▸ **Problem statement**
Continue the inspector cleanup plan from the point where it stops.

▸ **Document excerpt**
○ ○ ○ ○ ○ ○ ○
Skip to content

Inspector cleanup wave 1 architectural decomposition and contract hardening

Problem

Plan and execute a deeper inspector cleanup pass that decomposes oversized inspector modules, tightens internal APIs, improves naming and helper boundaries, and strengthens contract-oriented regression coverage for upcoming open-source release quality.

Context

  • The first maintainability pass reduced TableInspector._inspect_table_inner() into a smaller orchestration flow, but the inspector subsystem still has several oversized hotspots that will attract scrutiny during open-source review.
  • Current high-value complexity targets from a local scan:
  • dataface/core/inspect/semantic_detector.py — detector catalog is large and highly branchy, especially _detect_ip_address, _detect_region, and _detect_status.
  • dataface/core/inspect/connection.pyget_table_enrichment() centralizes multiple warehouse-specific behaviors in one method.
  • dataface/core/inspect/query_builder.pybuild_approximate_stats_query() and _build_comprehensive_stats_query() still carry a lot of dialect-specific branching and query-shape logic.
  • dataface/core/inspect/quality_detector.pyclassify() and _detect_role() still own a dense set of heuristics and output mutations.
○ ○ ○ ○ ○ ○ ○
▸ **Dataset records**
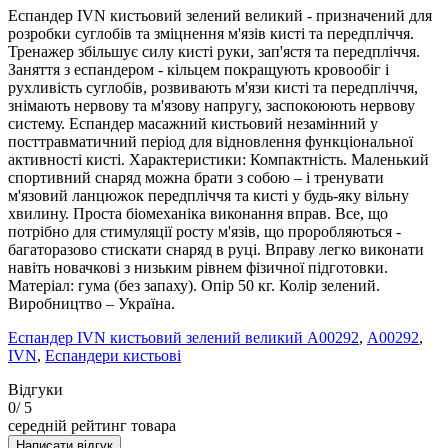
Еспандер IVN кистьовий зелений великий - призначений для
розробки суглобів та зміцнення м'язів кисті та передпліччя.
Тренажер збільшує силу кисті руки, зап'ястя та передпліччя.
Заняття з еспандером - кільцем покращують кровообіг і
рухливість суглобів, розвивають м'язи кисті та передпліччя,
знімають нервову та м'язову напругу, заспокоюють нервову
систему. Еспандер масажний кистьовий незамінний у
посттравматичний період для відновлення функціональної
активності кисті. Характеристики: Компактність. Маленький
спортивний снаряд можна брати з собою – і тренувати
м'язовий ланцюжок передпліччя та кисті у будь-яку вільну
хвилину. Проста біомеханіка виконання вправ. Все, що
потрібно для стимуляції росту м'язів, що проробляються -
багаторазово стискати снаряд в руці. Вправу легко виконати
навіть новачкові з низьким рівнем фізичної підготовки.
Матеріал: гума (без запаху). Опір 50 кг. Колір зелений.
Виробництво – Україна.
Еспандер IVN кистьовий зелений великий А00292
,
А00292
,
IVN
,
Еспандери кистьові
Відгуки
0
/ 5
середній рейтинг товара
Написати відгук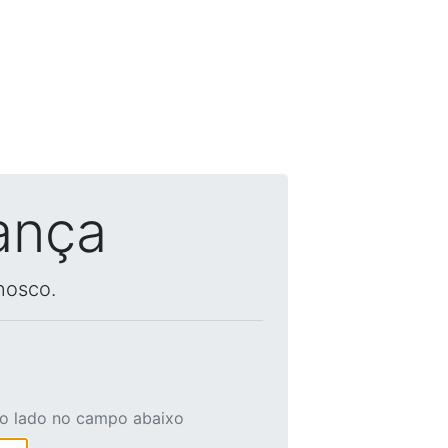
ança
nosco.
ao lado no campo abaixo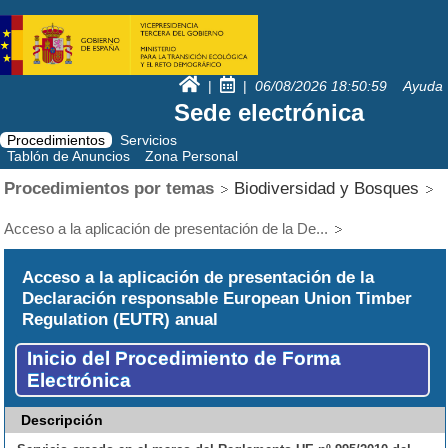
|
|
06/08/2026
18:50:59
Ayuda
Sede electrónica
Procedimientos
Servicios
Tablón de Anuncios
Zona Personal
Procedimientos por temas
Biodiversidad y Bosques
Acceso a la aplicación de presentación de la De...
Acceso a la aplicación de presentación de la
Declaración responsable European Union Timber
Regulation (EUTR) anual
Inicio del Procedimiento de Forma
Electrónica
Descripción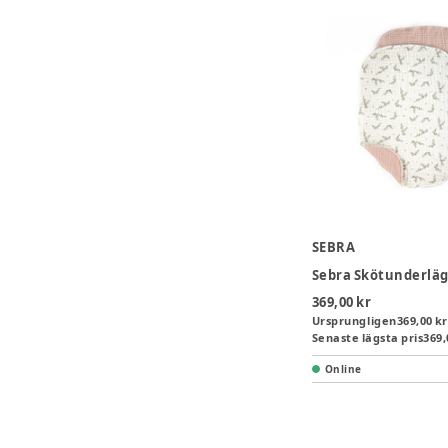
SEBRA
369,00 kr
Ursprungligen
369,00 kr
Senaste lägsta pris
369,
Online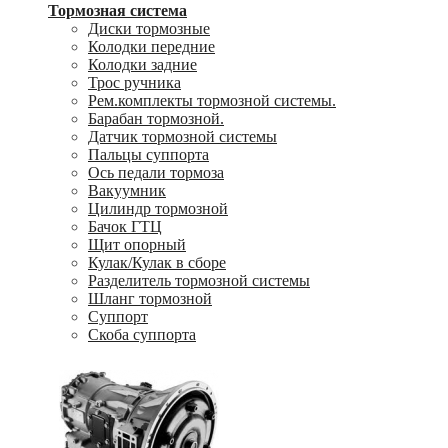
Тормозная система
Диски тормозные
Колодки передние
Колодки задние
Трос ручника
Рем.комплекты тормозной системы.
Барабан тормозной.
Датчик тормозной системы
Пальцы суппорта
Ось педали тормоза
Вакуумник
Цилиндр тормозной
Бачок ГТЦ
Щит опорный
Кулак/Кулак в сборе
Разделитель тормозной системы
Шланг тормозной
Суппорт
Скоба суппорта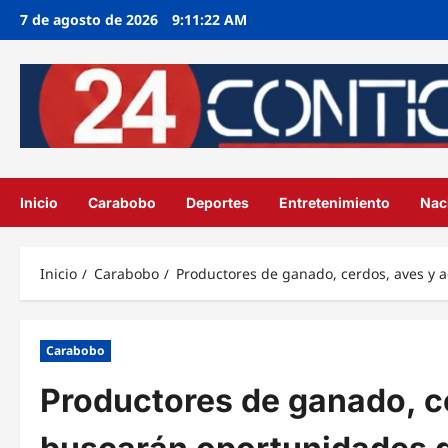
Ir
7 de agosto de 2026
9:11:24 AM
al
contenido
Inicio
Carabobo
Deportes
Entretenimiento
Nac
Inicio
Carabobo
Productores de ganado, cerdos, aves y 
Carabobo
Productores de ganado, c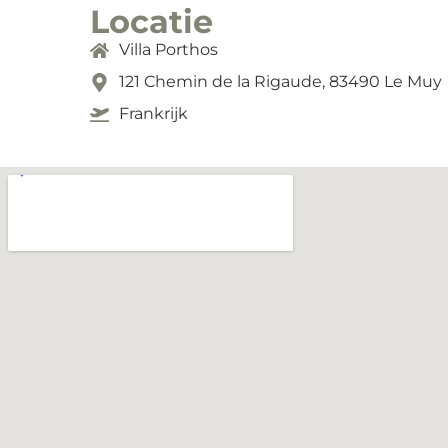
Locatie
Villa Porthos
121 Chemin de la Rigaude, 83490 Le Muy
Frankrijk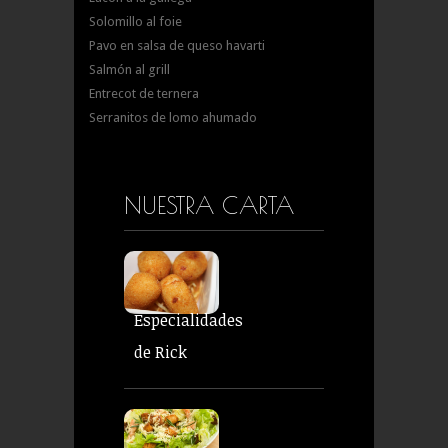
Solomillo al foie
Pavo en salsa de queso havarti
Salmón al grill
Entrecot de ternera
Serranitos de lomo ahumado
NUESTRA CARTA
Especialidades
de Rick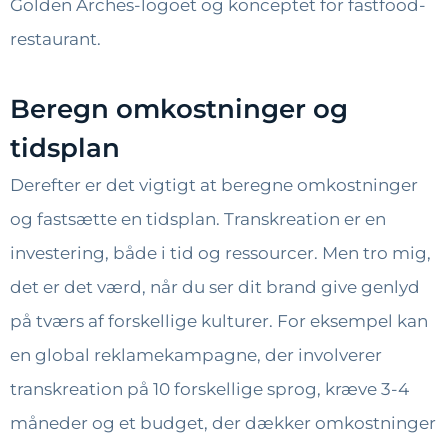
Golden Arches-logoet og konceptet for fastfood-
restaurant.
Beregn omkostninger og
tidsplan
Derefter er det vigtigt at beregne omkostninger
og fastsætte en tidsplan. Transkreation er en
investering, både i tid og ressourcer. Men tro mig,
det er det værd, når du ser dit brand give genlyd
på tværs af forskellige kulturer. For eksempel kan
en global reklamekampagne, der involverer
transkreation på 10 forskellige sprog, kræve 3-4
måneder og et budget, der dækker omkostninger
○ ○ ○ ○ ○ ○ ○
▸ **Response below**
  • The open-source quality bar here is not just “works”; the inspector internals should read like a clean reference implementation with clear boundaries, stable contracts, and obvious extension points.
  • Constraints:
  • Preserve existing inspect.json/API behavior unless a contract change is explicitly planned and documented.
  • Avoid deep behavior changes mixed with structural refactors in the same patch set.
  • Prefer small, reviewable cleanup waves with contract tests over a single repo-wide rewrite.
  • Keep the data-shape boundary intact: detection/inspection code owns semantics and profiling policy; renderers consume structured outputs only.

Possible Solutions

  • Large-bang inspector rewrite across modules in one branch.
  • Pros: maximum freedom to redesign boundaries.
  • Cons: high regression risk, difficult review, and poor fit for a subsystem that already has broad integration coverage and external consumers.
  • Wave-based cleanup initiative with contract-first refactors across the main hotspots. Recommended
  • Pros: lets us isolate architectural improvements by seam, preserve behavior with targeted contract tests, and keep each cleanup pass understandable to future open-source contributors.
  • Cons: requires discipline to keep each wave bounded and avoid letting “cleanup” turn into feature work.
  • Documentation-only hardening without code cleanup.
  • Pros: low immediate risk.
  • Cons: does not address the actual readability/extensibility debt in the subsystem internals.

Plan

  • Treat this as wave 1 of a broader inspector cleanup initiative.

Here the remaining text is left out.